Would you count the lines of the listing that carry the word "down"? Give only the resulting number.

_Data_:
^^^^^^^^
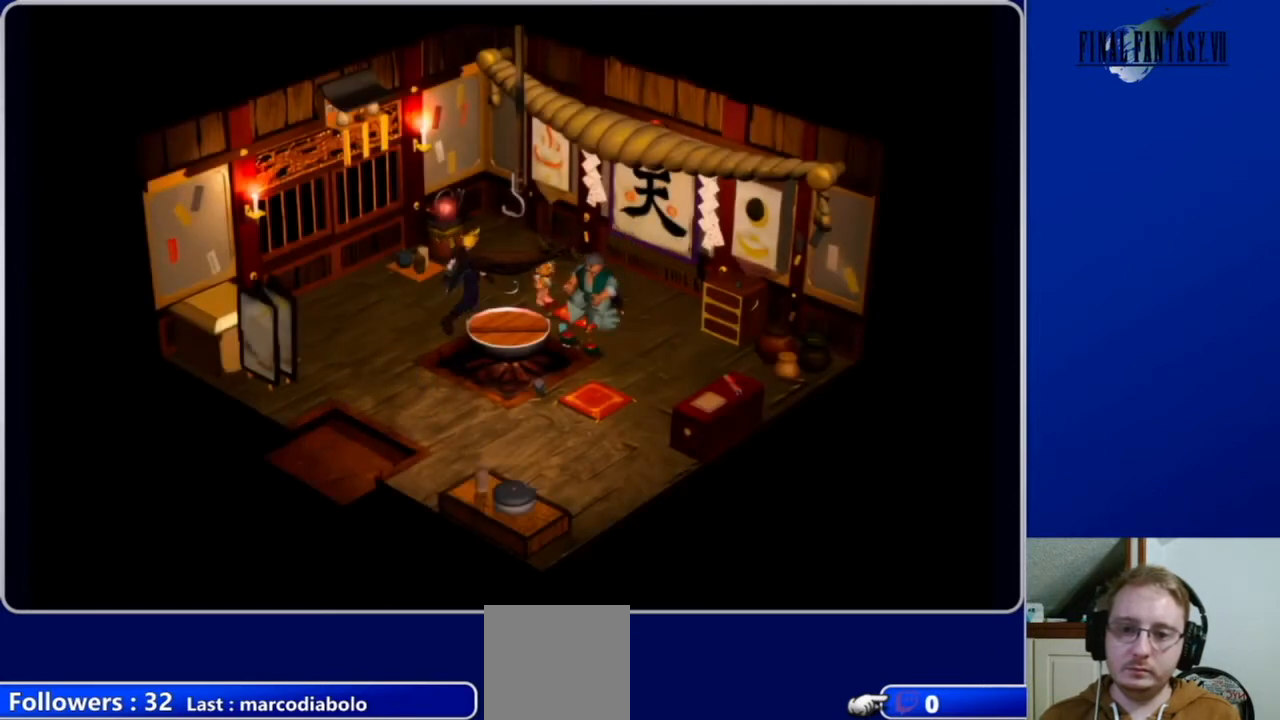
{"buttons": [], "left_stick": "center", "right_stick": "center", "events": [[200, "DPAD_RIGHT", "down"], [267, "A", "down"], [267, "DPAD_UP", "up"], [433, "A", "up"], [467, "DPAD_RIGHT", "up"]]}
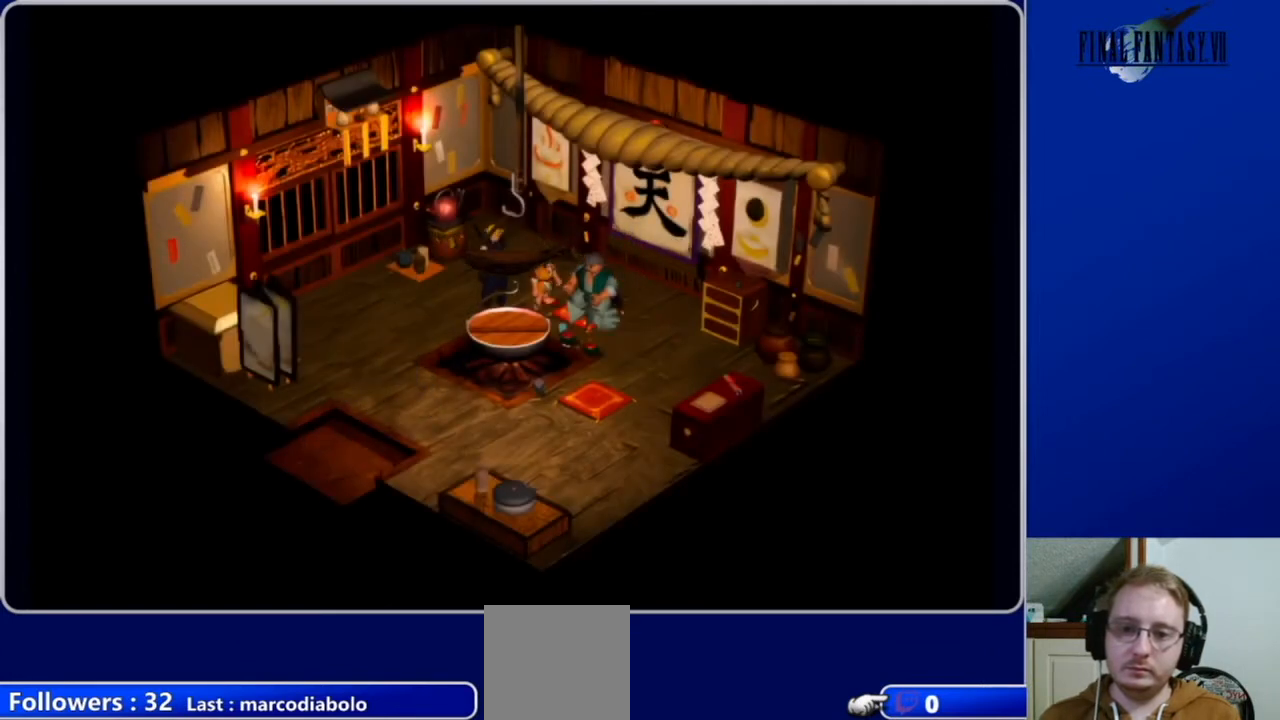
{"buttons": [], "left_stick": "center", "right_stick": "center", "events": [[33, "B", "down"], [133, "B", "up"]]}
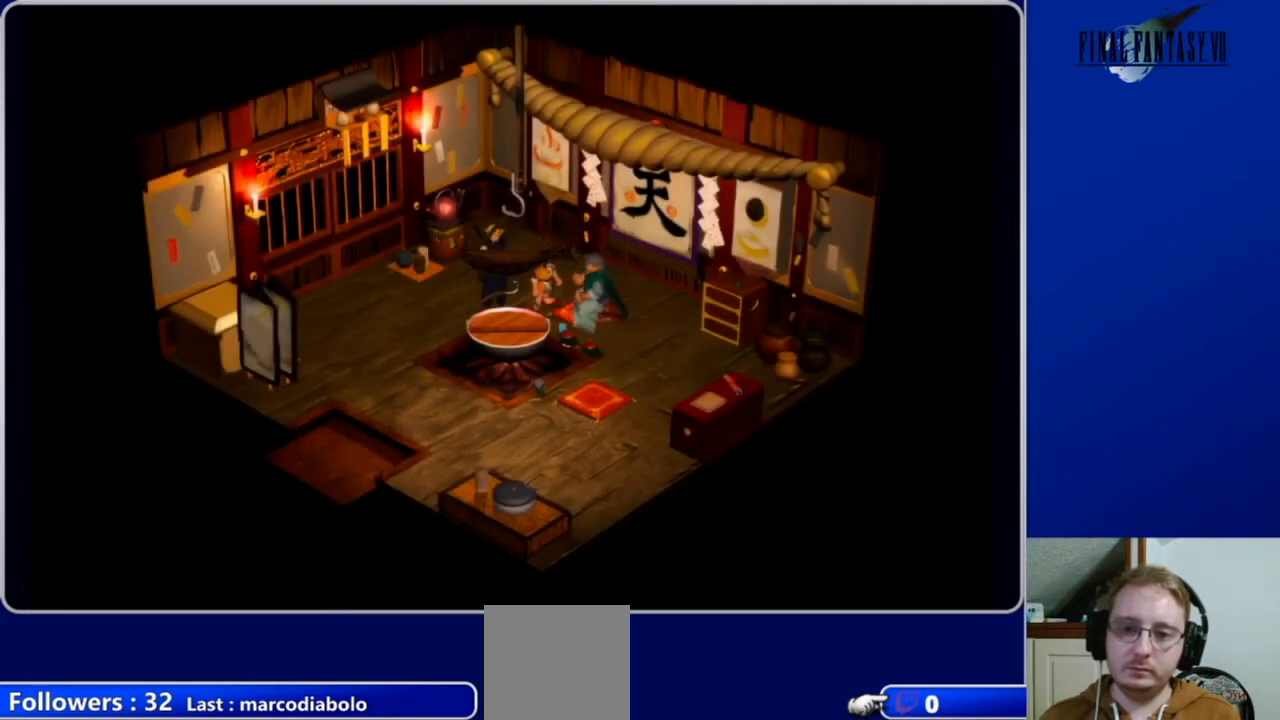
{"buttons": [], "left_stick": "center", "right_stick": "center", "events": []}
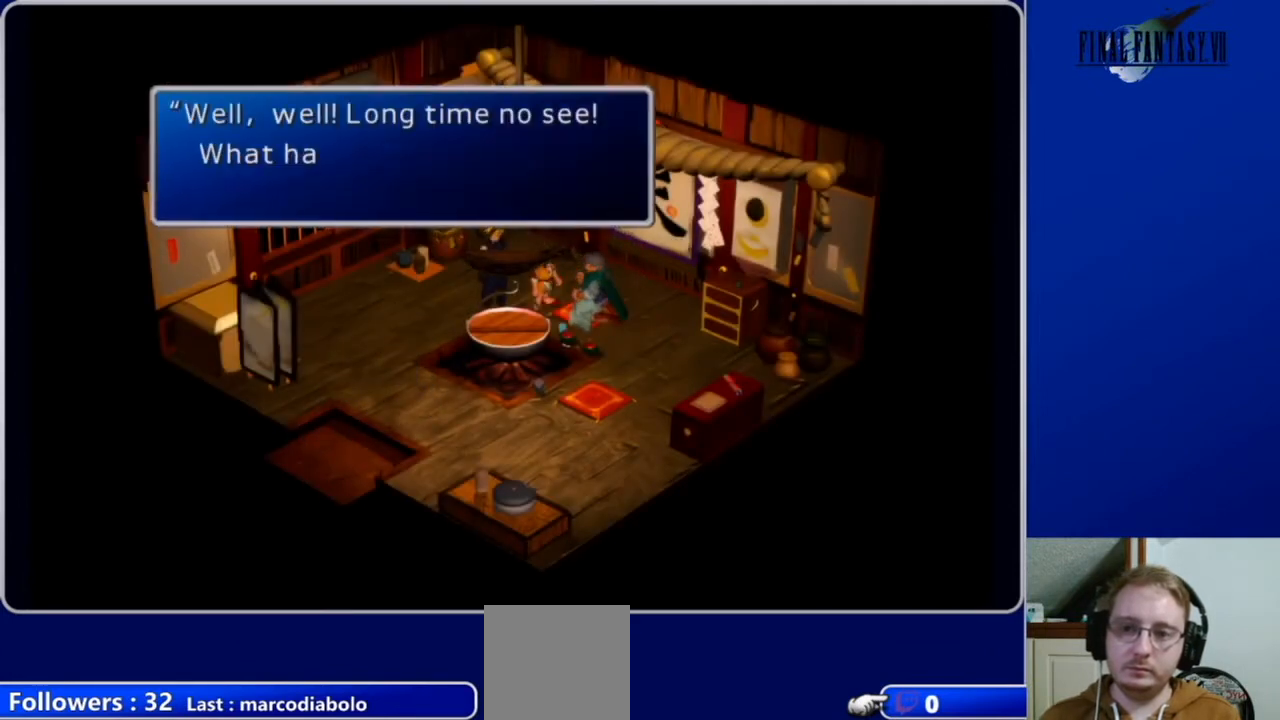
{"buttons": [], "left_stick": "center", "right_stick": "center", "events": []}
^^^^^^^^
_Solved exercise_: 2